Before reaching a settlement with CBS over the price to show the network’s programs on the cable network, Time Warner Inc (NYSE:TWX) infuriated television watchers across the United States because of its association with Time Warner Cable Inc (NYSE:TWC). For weeks, CBS and Time Warner Cable Inc (NYSE:TWC) were locked in a high-stakes game of “chicken,” as neither side seemed willing to budge.

Time Warner Inc (NYSE:TWX)

Time Warner alleged that CBS is charging exorbitant prices for its programs to be shown on Time Warner Cable Inc (NYSE:TWC). Viewers from coast to coast were not able to see their favorite CBS programs on the cable network – no David Letterman, no Monday-night lineup of hit comedies, no U.S. Open tennis matches, no preseason NFL football games.

The problem, which affected New York, Los Angeles, and other cities, grew so serious that the Los Angeles City Council felt a need to get involved. On Aug. 30, the Los Angeles Times reported that a committee of the city council sent a motion to its members petitioning them to review the subject at the next meeting on Tuesday.

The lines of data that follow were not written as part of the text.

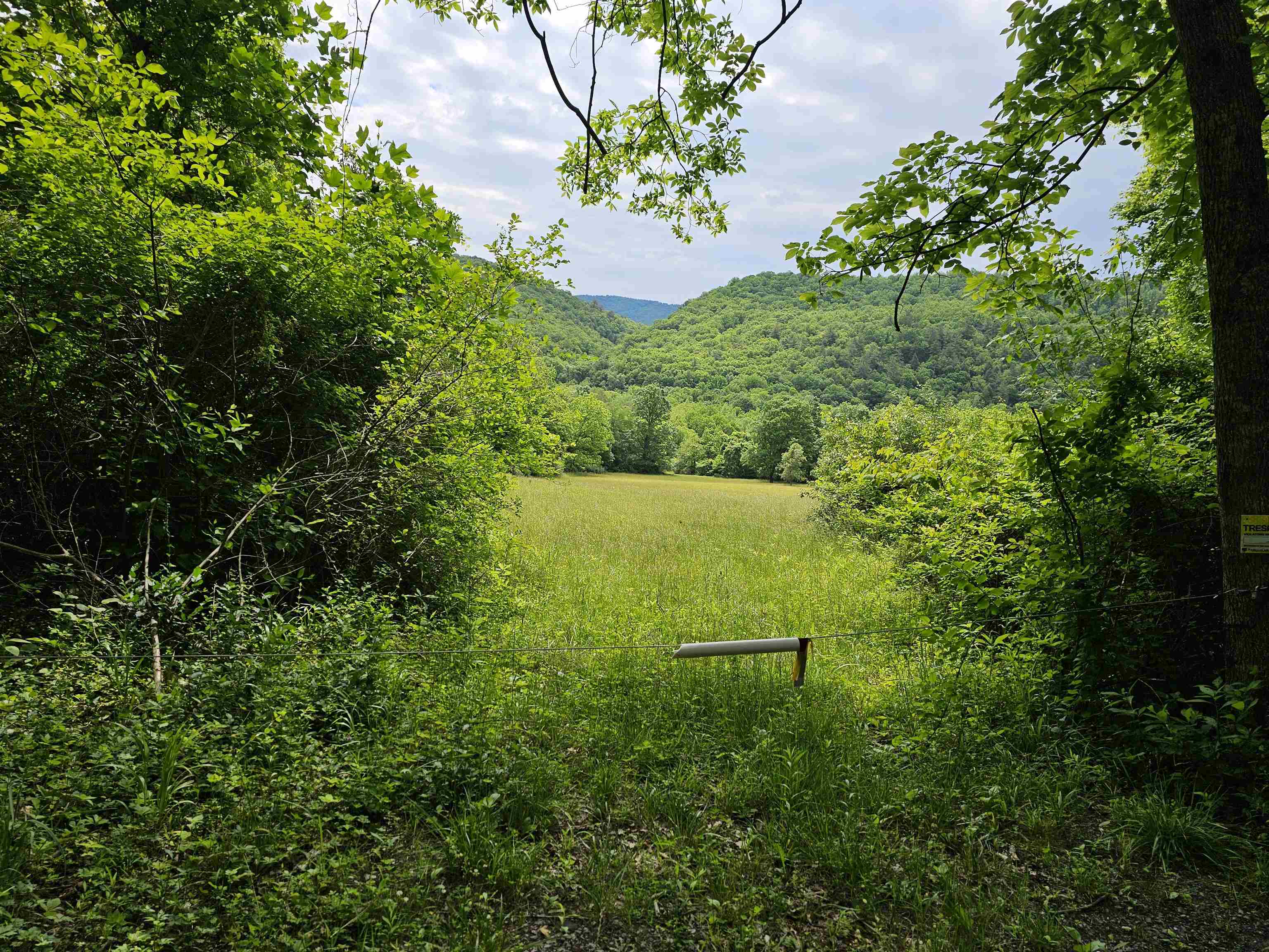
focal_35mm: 23
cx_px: 634
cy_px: 476
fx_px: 843
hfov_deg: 73.9
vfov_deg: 58.9
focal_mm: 6.3
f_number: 1.7
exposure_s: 1/657
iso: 10
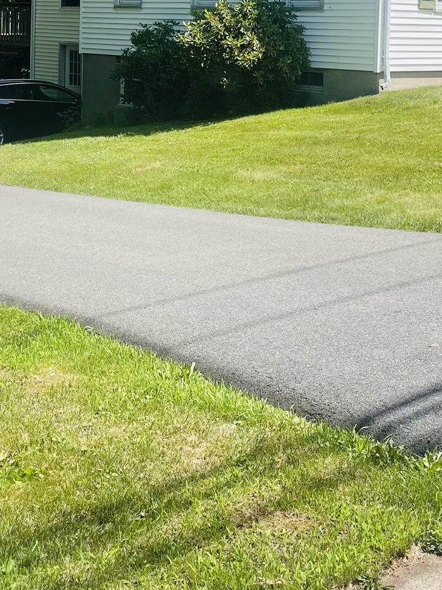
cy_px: 77
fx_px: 1090
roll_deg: -1.1
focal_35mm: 64
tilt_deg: -2.0
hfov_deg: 22.9
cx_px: 229
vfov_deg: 29.2
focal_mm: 5.1
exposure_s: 1/2336
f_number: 1.6
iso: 32
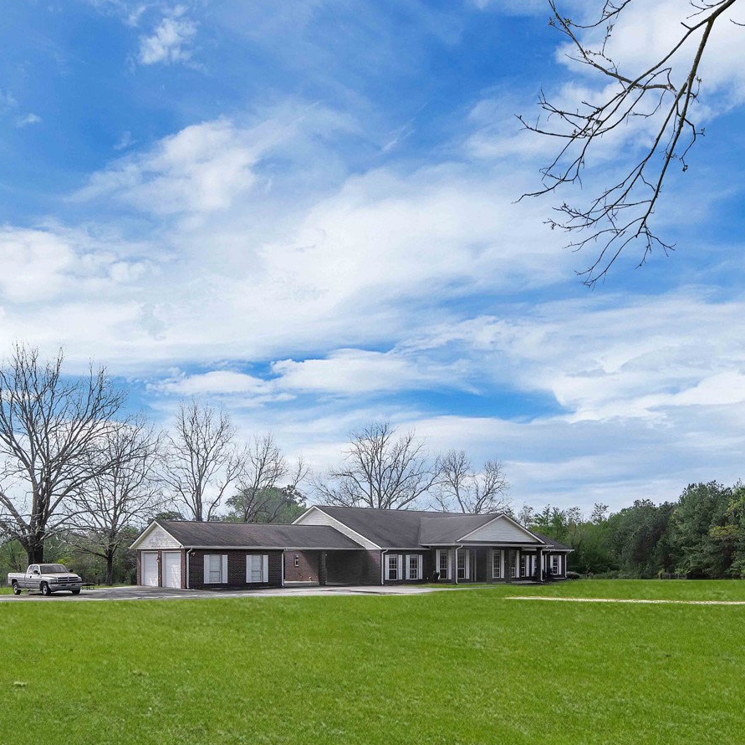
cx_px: 349
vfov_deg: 52.7
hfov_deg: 55.6
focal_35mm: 29
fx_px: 706
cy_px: 575
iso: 100
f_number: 8
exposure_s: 1/500
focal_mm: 14
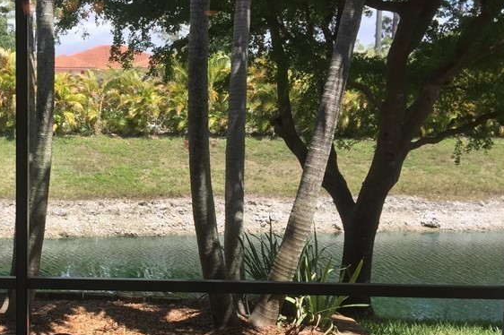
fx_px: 770
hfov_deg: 34.8
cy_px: 226
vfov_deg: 24.5
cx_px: 81
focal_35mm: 55
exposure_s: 1/534
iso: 32
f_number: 2.2
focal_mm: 4.15
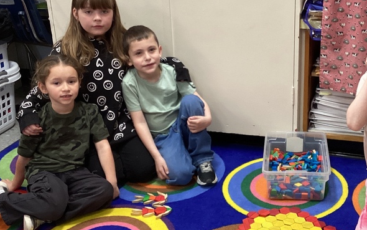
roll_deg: -0.2
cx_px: 239
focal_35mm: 57
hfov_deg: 35.4
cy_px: 115
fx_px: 570
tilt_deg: -23.6
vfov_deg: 22.8
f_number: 2.4
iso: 250
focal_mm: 3.3
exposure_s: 1/60
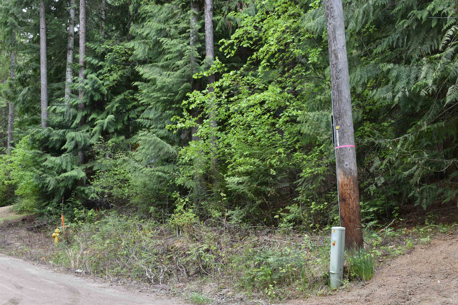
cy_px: 152
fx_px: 553
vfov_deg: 30.8
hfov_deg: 45.0
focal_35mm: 44
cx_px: 229
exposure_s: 1/25
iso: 125
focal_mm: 29
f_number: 8
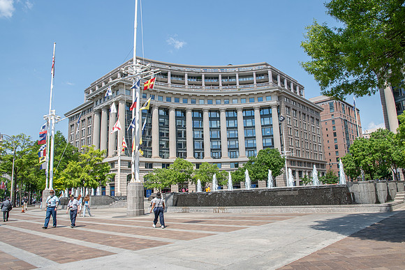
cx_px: 202
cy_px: 135
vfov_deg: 50.2
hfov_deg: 70.2
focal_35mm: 26
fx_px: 288
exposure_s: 1/125
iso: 100
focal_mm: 16
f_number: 9
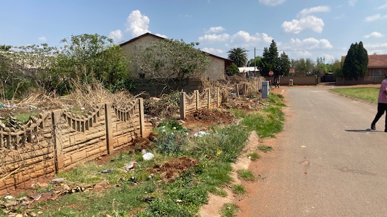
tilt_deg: -10.0
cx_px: 192
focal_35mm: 28
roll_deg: +1.0
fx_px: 287
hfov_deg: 67.9
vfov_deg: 41.4
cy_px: 116
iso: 32
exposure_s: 1/3205
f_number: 1.8
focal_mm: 4.25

They want the Federal Communications Commission to resolve the thorny Time Warner Cable Inc (NYSE:TWC)-CBS affair.

Predictably, the two sides reached an agreement on the eve of the 2013 NFL season.

It was just in time, too. And if you had gone on social media websites and read people’s bitter comments, you can see that people were angry at Time Warner, for its cable operation’s actions. If you judged only by what you read on Facebook and Twitter, you’d have little hope for Time Warner’s prospects. But stock market analysts know to ignore the hype and focus on the more essential factors when judging this media behemoth.

Time Warner pleased analysts in the second quarter, as its revenue of $7.4 billion topped estimates (the consensus was roughly $7.1 billion), and earnings per share were also encouraging to Wall Street.

Time Warner, like a winning sports team, showed that it had a deep bench of assets. The robust three-month period was powered by strong performances in motion pictures and cable-television advertising.

Wall Street also supported Chief Executive Jeff Bewkes’ decision to spin off the company’s perennially poorly producing publishing group. Time’s magazine division had failed to show significant growth prospects for many years. This entity had not fit in with Bewkes’ vision of powerful performing units across the board at Time Warner.